-- MATERIAL FOR THE TASK follows --

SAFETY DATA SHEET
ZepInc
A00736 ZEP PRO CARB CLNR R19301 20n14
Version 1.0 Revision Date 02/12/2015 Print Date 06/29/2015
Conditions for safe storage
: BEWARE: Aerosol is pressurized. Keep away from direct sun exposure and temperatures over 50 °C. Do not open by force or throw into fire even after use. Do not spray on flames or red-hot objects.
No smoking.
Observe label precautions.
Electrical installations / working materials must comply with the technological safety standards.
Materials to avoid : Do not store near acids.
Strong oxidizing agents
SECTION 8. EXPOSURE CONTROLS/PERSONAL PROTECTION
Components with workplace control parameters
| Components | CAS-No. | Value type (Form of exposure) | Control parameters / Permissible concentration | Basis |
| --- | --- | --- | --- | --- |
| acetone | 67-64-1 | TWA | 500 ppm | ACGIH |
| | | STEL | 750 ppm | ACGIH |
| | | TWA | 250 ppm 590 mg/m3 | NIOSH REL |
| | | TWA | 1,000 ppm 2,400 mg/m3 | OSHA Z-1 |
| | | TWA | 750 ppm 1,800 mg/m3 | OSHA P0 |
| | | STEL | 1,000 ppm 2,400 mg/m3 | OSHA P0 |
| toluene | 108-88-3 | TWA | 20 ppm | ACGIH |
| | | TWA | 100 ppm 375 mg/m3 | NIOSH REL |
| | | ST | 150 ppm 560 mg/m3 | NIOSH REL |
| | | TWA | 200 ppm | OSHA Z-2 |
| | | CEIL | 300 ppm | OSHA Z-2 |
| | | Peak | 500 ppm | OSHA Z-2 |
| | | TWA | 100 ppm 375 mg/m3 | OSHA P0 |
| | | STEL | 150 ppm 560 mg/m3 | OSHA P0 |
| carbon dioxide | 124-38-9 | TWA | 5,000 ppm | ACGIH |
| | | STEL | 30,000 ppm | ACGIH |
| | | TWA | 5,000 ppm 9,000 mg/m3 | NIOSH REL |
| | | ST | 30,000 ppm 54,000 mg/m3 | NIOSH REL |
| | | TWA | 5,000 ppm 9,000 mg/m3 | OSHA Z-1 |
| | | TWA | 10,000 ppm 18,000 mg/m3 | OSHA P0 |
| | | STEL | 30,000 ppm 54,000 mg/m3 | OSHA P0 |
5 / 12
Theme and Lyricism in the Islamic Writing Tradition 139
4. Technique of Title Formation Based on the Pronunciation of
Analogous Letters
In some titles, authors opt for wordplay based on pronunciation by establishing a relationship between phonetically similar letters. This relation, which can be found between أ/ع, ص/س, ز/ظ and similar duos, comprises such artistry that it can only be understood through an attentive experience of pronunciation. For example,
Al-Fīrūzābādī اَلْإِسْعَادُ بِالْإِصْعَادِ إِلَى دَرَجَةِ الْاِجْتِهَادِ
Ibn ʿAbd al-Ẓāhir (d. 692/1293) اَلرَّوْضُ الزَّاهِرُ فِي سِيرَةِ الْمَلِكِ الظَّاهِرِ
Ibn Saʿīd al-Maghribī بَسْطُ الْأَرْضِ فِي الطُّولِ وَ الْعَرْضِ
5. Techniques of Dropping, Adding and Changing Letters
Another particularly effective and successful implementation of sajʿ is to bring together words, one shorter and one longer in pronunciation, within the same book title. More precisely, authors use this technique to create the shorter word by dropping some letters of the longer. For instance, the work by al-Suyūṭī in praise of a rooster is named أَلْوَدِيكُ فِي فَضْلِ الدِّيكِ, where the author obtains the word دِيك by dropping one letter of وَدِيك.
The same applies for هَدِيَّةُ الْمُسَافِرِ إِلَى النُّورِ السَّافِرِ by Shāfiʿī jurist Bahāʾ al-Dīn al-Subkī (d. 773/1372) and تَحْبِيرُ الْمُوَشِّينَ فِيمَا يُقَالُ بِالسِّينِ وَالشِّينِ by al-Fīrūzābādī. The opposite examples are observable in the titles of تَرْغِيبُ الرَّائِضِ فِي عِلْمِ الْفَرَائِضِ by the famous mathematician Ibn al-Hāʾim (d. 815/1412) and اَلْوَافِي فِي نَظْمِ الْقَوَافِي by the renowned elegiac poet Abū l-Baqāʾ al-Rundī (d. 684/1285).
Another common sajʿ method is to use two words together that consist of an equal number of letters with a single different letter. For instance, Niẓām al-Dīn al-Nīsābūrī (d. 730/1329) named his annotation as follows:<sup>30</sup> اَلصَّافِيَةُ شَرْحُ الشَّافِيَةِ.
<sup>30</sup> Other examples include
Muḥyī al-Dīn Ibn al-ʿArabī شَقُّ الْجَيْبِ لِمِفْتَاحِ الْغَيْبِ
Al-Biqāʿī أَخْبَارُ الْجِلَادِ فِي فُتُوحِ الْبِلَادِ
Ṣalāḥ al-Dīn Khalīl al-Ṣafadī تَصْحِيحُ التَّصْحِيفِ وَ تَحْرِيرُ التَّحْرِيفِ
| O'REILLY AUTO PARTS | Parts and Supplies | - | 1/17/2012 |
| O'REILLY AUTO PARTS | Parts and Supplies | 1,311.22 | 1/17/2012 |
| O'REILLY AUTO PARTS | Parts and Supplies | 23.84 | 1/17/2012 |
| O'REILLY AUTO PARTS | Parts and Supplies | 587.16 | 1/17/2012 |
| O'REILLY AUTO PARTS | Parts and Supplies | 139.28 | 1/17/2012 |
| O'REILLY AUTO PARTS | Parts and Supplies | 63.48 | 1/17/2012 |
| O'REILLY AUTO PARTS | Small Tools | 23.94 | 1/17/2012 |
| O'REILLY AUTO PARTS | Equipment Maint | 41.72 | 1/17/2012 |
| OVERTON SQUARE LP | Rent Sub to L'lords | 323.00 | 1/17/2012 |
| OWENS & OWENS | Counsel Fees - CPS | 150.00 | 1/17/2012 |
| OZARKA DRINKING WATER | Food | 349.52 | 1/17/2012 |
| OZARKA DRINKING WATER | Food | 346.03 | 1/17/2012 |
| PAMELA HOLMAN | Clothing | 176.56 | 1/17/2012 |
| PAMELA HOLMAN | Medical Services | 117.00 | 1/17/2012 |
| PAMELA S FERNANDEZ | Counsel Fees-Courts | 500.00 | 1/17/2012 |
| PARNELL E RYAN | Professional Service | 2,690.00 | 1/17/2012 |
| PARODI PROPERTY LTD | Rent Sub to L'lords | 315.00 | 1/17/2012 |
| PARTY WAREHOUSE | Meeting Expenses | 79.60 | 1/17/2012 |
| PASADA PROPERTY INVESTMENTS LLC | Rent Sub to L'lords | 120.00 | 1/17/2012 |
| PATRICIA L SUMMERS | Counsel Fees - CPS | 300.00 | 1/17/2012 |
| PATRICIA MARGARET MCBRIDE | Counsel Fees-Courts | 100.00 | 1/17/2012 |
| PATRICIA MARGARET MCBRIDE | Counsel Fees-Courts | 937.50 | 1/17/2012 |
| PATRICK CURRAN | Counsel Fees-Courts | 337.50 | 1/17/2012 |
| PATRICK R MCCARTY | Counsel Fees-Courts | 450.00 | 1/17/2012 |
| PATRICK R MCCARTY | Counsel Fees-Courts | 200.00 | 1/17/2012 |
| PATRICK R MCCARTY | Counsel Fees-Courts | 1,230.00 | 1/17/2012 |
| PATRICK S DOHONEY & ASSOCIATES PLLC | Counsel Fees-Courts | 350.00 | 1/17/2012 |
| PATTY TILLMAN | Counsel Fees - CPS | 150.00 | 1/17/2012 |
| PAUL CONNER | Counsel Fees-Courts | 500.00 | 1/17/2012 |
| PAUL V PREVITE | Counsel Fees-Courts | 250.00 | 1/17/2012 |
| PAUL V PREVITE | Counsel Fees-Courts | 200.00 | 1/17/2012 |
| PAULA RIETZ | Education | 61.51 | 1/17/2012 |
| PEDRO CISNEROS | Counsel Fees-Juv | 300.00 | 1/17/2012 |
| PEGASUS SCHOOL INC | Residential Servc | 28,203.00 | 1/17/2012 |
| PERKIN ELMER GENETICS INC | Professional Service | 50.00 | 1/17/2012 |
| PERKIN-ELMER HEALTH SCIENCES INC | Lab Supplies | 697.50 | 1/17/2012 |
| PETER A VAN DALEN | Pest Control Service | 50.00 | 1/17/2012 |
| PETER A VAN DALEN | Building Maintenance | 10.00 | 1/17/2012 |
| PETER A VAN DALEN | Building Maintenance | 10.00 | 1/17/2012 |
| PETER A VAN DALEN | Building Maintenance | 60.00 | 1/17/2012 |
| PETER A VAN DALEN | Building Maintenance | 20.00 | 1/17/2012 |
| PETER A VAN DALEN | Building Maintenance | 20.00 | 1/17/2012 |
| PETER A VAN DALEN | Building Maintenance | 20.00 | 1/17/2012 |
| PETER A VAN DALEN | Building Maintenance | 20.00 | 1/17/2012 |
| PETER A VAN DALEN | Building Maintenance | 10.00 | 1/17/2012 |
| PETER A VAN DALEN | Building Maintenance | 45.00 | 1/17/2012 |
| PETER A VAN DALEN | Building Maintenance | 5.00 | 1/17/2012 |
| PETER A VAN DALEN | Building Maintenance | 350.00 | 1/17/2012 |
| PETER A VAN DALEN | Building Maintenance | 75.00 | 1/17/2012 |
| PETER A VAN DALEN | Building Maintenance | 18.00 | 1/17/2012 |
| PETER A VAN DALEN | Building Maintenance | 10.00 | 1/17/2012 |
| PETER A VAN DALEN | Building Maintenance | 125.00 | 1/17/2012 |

-- MATERIAL FOR THE TASK concluded --

YOUR GOAL: Return every line holding the word "authors" from the records.

WRITTEN SOLUTION:
In some titles, authors opt for wordplay based on pronunciation by establishing a relationship between phonetically similar letters. This relation, which can be found between أ/ع, ص/س, ز/ظ and similar duos, comprises such artistry that it can only be understood through an attentive experience of pronunciation. For example,
Another particularly effective and successful implementation of sajʿ is to bring together words, one shorter and one longer in pronunciation, within the same book title. More precisely, authors use this technique to create the shorter word by dropping some letters of the longer. For instance, the work by al-Suyūṭī in praise of a rooster is named أَلْوَدِيكُ فِي فَضْلِ الدِّيكِ, where the author obtains the word دِيك by dropping one letter of وَدِيك.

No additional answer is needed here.